**HOW TO COMPLETE THIS TASK:**
Pick each line containing the word "Right" out of the data below.
EXERCISE INPUTS: Begin
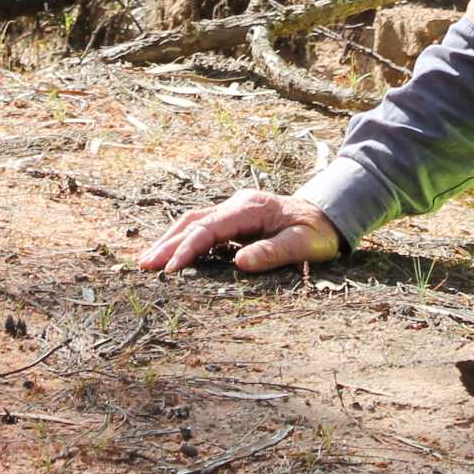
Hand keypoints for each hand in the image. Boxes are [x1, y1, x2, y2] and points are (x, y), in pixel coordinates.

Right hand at [139, 190, 339, 275]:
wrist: (329, 214)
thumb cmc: (318, 232)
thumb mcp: (303, 244)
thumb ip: (272, 252)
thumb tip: (239, 263)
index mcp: (251, 208)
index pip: (210, 228)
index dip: (188, 248)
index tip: (171, 270)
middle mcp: (237, 204)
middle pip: (193, 221)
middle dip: (167, 243)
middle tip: (144, 266)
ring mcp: (234, 210)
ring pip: (193, 221)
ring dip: (171, 240)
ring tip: (148, 261)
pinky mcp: (234, 218)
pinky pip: (203, 227)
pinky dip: (184, 239)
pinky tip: (172, 254)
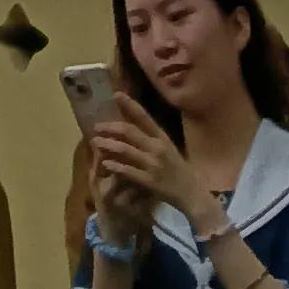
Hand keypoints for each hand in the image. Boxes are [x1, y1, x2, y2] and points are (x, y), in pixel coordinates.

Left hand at [91, 101, 205, 227]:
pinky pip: (128, 171)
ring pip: (125, 150)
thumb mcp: (168, 148)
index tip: (116, 94)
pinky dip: (116, 166)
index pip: (144, 117)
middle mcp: (157, 148)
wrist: (192, 194)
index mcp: (162, 137)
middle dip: (110, 127)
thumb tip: (129, 126)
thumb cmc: (179, 169)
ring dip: (108, 145)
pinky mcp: (150, 182)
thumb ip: (151, 137)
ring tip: (96, 142)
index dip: (129, 104)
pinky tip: (106, 163)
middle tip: (97, 127)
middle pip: (129, 131)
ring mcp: (153, 165)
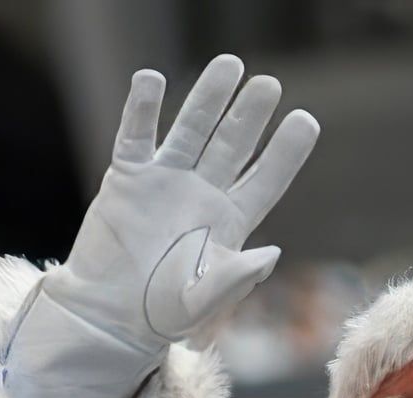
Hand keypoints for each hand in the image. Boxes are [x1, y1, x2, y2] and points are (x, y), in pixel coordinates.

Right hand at [49, 56, 319, 351]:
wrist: (106, 316)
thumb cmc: (159, 315)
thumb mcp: (202, 302)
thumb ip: (235, 279)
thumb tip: (271, 252)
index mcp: (229, 223)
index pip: (266, 179)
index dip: (286, 151)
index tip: (305, 121)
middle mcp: (202, 195)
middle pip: (232, 145)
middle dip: (249, 114)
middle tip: (268, 84)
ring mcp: (165, 182)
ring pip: (190, 130)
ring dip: (208, 98)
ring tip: (229, 65)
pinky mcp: (127, 180)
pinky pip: (136, 136)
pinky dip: (142, 109)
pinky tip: (151, 79)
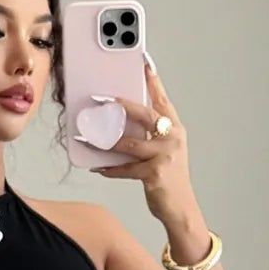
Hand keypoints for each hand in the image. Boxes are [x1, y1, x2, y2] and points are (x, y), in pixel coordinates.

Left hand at [83, 52, 194, 225]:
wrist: (181, 208)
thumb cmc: (170, 180)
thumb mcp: (165, 152)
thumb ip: (149, 137)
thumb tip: (120, 126)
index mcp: (175, 129)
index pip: (162, 100)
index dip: (153, 81)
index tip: (144, 61)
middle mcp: (172, 138)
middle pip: (144, 114)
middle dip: (121, 105)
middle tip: (101, 98)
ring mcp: (165, 155)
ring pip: (129, 143)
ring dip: (105, 142)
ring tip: (87, 139)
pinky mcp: (154, 173)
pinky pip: (126, 168)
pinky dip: (111, 169)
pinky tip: (99, 168)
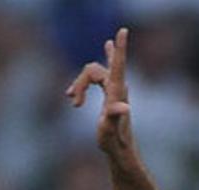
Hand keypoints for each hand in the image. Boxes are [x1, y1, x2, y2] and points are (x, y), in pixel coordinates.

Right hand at [65, 28, 132, 156]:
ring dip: (79, 85)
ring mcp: (114, 89)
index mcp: (117, 92)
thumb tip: (125, 106)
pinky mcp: (110, 94)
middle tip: (73, 103)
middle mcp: (117, 87)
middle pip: (93, 70)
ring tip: (73, 102)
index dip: (119, 48)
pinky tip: (92, 67)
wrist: (120, 150)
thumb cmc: (114, 142)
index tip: (123, 30)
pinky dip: (85, 79)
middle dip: (80, 83)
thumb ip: (114, 116)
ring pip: (91, 74)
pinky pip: (99, 74)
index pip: (118, 65)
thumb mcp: (109, 129)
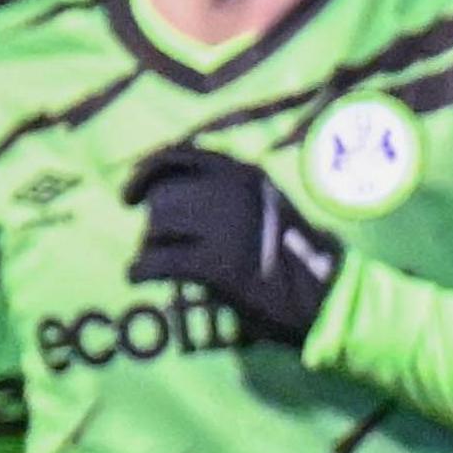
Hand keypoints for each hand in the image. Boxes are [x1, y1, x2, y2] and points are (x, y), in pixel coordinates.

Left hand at [123, 147, 342, 342]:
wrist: (324, 296)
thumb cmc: (291, 255)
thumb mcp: (264, 204)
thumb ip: (225, 191)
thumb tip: (162, 194)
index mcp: (244, 172)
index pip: (179, 156)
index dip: (144, 174)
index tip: (129, 196)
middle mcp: (233, 191)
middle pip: (163, 196)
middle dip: (154, 223)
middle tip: (157, 244)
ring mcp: (226, 227)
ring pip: (156, 227)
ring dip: (150, 246)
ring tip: (158, 263)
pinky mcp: (218, 265)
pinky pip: (156, 261)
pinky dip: (140, 269)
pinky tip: (138, 277)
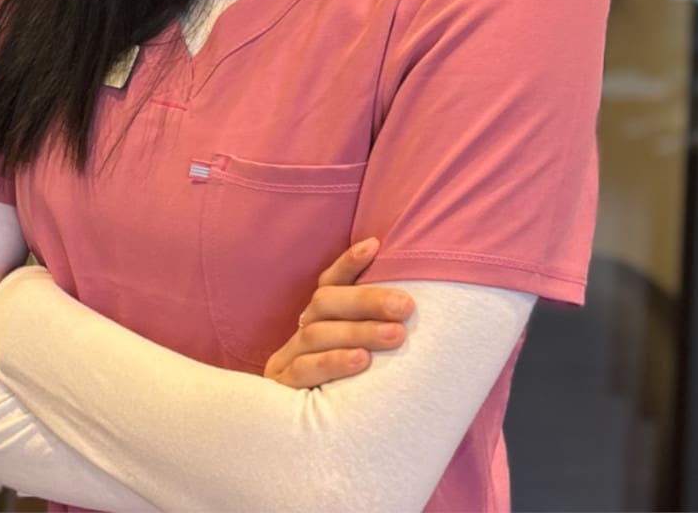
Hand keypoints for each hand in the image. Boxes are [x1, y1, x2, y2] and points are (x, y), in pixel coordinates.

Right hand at [263, 237, 415, 387]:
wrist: (302, 451)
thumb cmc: (344, 399)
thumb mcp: (357, 359)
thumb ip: (374, 334)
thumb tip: (417, 310)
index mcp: (316, 322)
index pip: (328, 283)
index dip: (348, 264)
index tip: (375, 245)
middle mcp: (298, 335)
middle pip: (325, 303)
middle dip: (367, 300)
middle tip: (406, 306)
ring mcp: (286, 362)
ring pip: (317, 334)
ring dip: (358, 331)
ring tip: (395, 335)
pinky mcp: (280, 391)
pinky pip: (304, 372)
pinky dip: (333, 363)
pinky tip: (361, 362)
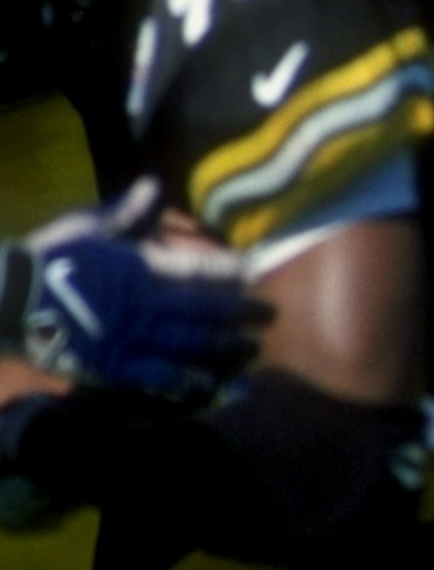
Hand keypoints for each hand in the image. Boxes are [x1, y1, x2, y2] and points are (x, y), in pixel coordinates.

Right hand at [12, 184, 265, 402]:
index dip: (230, 272)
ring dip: (227, 347)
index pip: (198, 270)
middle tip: (271, 315)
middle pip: (205, 310)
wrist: (8, 300)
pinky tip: (216, 385)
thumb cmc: (50, 259)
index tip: (255, 271)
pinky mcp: (115, 366)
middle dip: (241, 313)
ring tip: (254, 350)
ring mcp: (131, 337)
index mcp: (139, 267)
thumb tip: (154, 184)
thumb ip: (127, 214)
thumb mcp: (86, 228)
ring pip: (192, 344)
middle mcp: (143, 304)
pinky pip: (161, 377)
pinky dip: (191, 382)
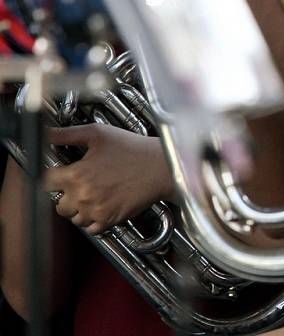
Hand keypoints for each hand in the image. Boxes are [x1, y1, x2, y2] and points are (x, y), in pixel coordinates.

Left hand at [44, 124, 173, 234]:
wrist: (158, 167)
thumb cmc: (131, 148)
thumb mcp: (97, 134)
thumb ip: (67, 135)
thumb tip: (47, 134)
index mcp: (77, 174)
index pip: (46, 183)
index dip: (52, 176)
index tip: (58, 173)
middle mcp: (83, 197)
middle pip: (58, 204)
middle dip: (65, 194)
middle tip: (79, 182)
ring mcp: (96, 211)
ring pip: (74, 218)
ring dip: (78, 207)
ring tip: (93, 191)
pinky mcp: (109, 221)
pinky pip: (90, 229)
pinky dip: (92, 218)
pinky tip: (101, 202)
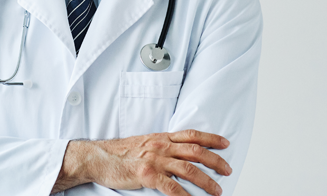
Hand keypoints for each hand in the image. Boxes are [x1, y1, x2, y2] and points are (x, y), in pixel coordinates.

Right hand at [53, 129, 231, 195]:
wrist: (99, 157)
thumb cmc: (120, 153)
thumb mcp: (144, 143)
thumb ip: (161, 146)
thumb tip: (178, 153)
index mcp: (162, 138)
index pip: (192, 135)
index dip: (211, 138)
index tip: (225, 143)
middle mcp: (161, 146)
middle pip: (196, 152)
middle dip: (215, 161)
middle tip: (228, 171)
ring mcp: (155, 160)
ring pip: (188, 170)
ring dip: (206, 181)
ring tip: (217, 190)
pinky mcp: (147, 175)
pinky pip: (171, 187)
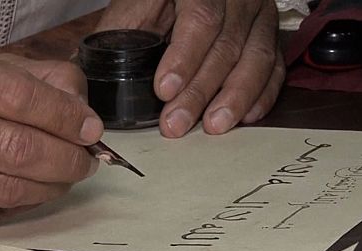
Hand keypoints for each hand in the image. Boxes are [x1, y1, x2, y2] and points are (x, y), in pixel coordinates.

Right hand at [0, 41, 100, 228]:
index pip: (15, 96)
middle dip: (64, 159)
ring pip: (5, 188)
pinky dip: (19, 204)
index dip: (63, 117)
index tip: (90, 129)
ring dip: (49, 187)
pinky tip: (27, 191)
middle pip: (14, 148)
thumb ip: (32, 80)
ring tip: (64, 177)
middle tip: (84, 162)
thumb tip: (82, 114)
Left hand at [98, 0, 284, 136]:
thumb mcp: (135, 8)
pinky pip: (274, 68)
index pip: (201, 18)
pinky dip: (262, 96)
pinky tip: (245, 117)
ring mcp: (258, 16)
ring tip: (213, 126)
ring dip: (234, 98)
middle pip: (226, 45)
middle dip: (199, 90)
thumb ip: (120, 35)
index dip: (184, 57)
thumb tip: (87, 81)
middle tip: (176, 123)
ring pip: (255, 59)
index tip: (164, 90)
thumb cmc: (156, 2)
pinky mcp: (269, 37)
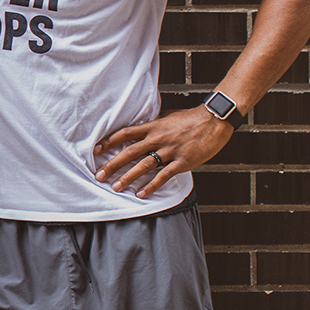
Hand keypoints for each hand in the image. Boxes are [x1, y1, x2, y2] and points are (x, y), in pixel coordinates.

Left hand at [93, 106, 234, 198]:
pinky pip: (163, 176)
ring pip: (144, 165)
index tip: (96, 150)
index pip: (125, 133)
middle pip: (129, 152)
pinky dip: (151, 185)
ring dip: (128, 177)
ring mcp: (170, 151)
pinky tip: (141, 193)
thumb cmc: (190, 118)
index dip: (109, 141)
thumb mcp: (167, 116)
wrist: (214, 120)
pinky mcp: (182, 161)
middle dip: (112, 164)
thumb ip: (153, 123)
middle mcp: (158, 138)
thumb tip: (140, 128)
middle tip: (99, 175)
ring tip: (116, 187)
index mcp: (153, 126)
EXERCISE INPUTS: End
**YOUR SOLUTION:**
Right hand at [139, 190, 339, 275]:
Right hand at [49, 56, 319, 351]:
Right hand at [65, 28, 132, 156]:
Right hand at [263, 237, 415, 387]:
Right hand at [12, 184, 265, 402]:
Right hand at [53, 129, 231, 195]:
Right hand at [0, 41, 100, 228]:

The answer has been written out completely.